In the material below, find each line with the word "actor" and list it.

○ ○ ○

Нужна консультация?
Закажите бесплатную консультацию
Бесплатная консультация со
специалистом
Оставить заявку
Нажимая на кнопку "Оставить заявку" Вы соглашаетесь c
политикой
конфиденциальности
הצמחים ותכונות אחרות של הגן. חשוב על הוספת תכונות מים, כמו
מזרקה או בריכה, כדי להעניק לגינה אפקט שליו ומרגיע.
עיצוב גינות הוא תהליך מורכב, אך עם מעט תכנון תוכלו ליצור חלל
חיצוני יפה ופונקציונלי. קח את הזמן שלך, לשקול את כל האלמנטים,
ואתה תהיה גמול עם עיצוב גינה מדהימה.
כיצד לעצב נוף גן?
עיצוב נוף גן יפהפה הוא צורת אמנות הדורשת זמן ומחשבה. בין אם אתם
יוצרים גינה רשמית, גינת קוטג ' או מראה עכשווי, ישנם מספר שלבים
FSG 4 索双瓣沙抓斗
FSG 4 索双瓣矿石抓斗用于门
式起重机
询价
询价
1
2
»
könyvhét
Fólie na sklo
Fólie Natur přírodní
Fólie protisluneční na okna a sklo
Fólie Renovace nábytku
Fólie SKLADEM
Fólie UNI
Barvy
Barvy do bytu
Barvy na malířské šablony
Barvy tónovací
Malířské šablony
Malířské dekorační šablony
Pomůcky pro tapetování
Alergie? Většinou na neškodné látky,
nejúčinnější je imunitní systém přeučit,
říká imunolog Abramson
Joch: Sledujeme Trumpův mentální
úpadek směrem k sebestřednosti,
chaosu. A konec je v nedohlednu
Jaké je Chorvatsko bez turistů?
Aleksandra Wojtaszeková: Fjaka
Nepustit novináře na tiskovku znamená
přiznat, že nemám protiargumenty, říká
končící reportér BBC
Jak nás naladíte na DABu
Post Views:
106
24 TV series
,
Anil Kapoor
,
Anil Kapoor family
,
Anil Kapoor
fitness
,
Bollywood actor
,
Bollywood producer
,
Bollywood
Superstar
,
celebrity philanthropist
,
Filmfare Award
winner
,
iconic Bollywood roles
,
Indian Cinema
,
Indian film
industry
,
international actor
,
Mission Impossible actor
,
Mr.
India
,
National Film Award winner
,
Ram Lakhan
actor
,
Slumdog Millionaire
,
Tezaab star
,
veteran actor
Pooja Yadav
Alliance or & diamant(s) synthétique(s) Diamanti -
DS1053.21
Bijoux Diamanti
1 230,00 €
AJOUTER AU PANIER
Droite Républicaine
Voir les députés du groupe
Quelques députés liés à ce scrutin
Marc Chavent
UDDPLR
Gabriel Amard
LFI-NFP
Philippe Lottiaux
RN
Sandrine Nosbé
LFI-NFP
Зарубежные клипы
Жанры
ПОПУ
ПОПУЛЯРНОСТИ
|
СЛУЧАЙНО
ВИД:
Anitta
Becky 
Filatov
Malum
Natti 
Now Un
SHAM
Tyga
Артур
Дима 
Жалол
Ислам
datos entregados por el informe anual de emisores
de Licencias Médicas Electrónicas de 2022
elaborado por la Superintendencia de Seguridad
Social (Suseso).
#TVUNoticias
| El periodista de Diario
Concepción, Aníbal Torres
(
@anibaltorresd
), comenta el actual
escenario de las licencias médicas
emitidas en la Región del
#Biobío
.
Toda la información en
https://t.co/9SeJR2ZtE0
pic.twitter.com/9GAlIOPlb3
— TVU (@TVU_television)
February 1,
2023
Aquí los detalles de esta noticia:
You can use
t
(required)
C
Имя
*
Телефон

○ ○ ○

### YOUR RESPONSE
Bollywood actor
international actor
Mission Impossible actor
actor
veteran actor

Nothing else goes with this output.